An attorney for Rust-Tierney, Jonathan Shapiro, declined to comment after yesterday's hearing.

Law enforcement officials said Rust-Tierney had coached baseball, soccer and football since about 2003, usually his son's teams.

A graduate of George Washington University Law School, Rust-Tierney worked at an Alexandria civil rights law firm before joining the D.C. Public Defender Service in 1990. Since then, he has worked exclusively with mentally ill clients.

An official at the Public Defender Service did not return telephone calls yesterday.

Prosecutors said yesterday that they had identified at least 30 child pornography victims shown in the images and videos Rust-Tierney downloaded and that the images were created in places ranging from England and Texas to Scranton, Pa. Rust-Tierney used his credit card to purchase the images from child pornography Web sites on at least five occasions, spending about $420.

At one point, court documents said, Rust-Tierney e-mailed the operators of a Web site requesting free access to a child pornography video normally sold separately for $100. The Web site operators e-mailed back with a link to the video.

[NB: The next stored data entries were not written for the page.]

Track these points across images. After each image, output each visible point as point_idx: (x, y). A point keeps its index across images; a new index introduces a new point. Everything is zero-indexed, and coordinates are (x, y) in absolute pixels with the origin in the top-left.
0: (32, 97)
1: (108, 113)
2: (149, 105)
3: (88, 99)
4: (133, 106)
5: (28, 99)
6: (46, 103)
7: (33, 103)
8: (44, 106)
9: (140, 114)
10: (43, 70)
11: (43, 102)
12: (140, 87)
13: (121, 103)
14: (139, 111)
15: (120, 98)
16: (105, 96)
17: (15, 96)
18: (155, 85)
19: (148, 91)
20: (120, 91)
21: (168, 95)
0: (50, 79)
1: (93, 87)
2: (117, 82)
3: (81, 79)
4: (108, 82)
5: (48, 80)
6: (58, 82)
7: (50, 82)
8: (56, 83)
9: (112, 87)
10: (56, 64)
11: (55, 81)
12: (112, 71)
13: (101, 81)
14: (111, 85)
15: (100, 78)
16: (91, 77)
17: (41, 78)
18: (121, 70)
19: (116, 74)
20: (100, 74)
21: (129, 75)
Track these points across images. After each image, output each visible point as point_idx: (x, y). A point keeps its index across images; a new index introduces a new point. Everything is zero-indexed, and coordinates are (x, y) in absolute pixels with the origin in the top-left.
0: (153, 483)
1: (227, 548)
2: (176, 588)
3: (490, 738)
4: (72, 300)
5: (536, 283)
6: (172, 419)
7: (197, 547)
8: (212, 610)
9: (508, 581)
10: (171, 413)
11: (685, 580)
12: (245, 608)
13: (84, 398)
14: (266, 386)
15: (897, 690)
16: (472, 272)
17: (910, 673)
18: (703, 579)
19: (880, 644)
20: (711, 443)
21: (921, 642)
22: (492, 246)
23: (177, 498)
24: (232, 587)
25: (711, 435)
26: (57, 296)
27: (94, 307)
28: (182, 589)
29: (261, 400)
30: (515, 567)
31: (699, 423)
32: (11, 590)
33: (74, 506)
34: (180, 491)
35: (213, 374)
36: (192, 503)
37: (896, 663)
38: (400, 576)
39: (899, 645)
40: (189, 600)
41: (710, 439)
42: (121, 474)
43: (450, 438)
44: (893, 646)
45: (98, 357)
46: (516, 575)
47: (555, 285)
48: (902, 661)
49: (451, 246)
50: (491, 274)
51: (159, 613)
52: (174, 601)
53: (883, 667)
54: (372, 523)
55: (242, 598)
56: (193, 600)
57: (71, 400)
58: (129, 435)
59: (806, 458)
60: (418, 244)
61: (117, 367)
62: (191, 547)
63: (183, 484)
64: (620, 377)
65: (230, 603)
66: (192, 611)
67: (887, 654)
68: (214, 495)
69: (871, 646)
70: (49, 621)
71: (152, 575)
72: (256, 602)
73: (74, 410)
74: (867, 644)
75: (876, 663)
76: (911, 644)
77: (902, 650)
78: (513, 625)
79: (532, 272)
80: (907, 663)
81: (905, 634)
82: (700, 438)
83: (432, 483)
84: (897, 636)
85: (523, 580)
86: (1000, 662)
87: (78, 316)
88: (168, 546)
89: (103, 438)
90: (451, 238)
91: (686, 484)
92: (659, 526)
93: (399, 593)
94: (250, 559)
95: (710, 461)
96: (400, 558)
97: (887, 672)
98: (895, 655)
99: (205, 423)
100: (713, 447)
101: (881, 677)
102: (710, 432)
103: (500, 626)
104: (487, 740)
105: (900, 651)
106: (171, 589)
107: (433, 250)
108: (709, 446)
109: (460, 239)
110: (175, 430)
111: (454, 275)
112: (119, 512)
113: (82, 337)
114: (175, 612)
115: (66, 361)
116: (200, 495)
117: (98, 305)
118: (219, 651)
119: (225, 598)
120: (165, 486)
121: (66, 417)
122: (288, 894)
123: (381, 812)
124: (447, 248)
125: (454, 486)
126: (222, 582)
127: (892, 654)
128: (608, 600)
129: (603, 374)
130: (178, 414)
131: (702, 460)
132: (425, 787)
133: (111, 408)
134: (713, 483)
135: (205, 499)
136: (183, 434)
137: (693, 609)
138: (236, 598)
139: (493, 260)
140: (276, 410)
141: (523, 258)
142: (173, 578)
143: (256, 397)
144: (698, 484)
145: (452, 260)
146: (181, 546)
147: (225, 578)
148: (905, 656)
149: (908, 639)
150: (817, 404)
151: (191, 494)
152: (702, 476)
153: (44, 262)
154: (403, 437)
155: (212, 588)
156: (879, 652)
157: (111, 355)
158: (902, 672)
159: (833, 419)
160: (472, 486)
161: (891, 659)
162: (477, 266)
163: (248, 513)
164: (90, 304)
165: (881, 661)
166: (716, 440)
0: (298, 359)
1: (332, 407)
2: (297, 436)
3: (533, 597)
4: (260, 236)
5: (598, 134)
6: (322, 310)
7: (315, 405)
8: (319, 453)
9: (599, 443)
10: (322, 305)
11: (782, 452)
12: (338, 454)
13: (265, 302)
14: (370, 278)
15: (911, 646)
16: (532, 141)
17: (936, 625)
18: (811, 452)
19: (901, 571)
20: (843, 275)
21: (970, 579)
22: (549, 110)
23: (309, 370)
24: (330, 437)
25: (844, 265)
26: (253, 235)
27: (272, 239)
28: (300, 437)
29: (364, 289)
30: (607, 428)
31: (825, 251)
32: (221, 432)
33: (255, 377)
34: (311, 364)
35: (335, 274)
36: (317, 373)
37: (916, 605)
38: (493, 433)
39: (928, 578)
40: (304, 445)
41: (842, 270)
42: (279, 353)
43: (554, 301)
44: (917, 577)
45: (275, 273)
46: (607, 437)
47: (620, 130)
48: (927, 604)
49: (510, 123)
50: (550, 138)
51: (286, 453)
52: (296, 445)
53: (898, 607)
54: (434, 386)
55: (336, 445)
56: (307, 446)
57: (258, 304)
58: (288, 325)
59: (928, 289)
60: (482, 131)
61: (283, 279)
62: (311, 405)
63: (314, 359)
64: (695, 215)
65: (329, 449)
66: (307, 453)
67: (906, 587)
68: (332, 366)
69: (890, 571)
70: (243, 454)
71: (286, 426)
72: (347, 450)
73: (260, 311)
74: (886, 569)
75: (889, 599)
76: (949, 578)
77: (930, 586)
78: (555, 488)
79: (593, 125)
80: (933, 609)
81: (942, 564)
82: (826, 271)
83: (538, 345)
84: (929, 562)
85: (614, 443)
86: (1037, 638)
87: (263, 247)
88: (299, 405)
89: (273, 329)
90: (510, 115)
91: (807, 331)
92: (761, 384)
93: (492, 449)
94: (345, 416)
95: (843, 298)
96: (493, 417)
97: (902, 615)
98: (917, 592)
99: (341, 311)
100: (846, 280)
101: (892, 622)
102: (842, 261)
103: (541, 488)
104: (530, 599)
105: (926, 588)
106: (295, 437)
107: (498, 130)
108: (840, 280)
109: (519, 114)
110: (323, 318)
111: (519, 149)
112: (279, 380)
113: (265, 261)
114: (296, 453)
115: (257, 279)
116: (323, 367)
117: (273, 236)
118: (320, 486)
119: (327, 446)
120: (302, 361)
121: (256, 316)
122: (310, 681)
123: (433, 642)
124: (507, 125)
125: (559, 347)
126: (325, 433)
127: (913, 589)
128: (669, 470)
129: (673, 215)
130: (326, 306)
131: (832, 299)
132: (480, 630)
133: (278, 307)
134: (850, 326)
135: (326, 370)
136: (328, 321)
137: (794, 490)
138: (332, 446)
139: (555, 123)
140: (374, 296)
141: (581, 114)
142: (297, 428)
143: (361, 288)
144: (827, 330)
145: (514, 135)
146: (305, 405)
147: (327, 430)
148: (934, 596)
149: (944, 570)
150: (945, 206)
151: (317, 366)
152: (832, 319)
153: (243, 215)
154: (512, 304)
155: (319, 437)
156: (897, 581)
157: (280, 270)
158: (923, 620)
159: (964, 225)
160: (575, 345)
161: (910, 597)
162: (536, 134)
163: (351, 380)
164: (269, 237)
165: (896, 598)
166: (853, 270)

Rust-Tierney's plea agreement with prosecutors said the images he downloaded showed "sadistic or masochistic conduct."

U.S. Magistrate Judge Theresa C. Buchanan, who declined to release Rust-Tierney at the hearing in March, had described the material on the computer as "the most perverted and nauseating and sickening type of child pornography" she has seen in 10 years on the bench.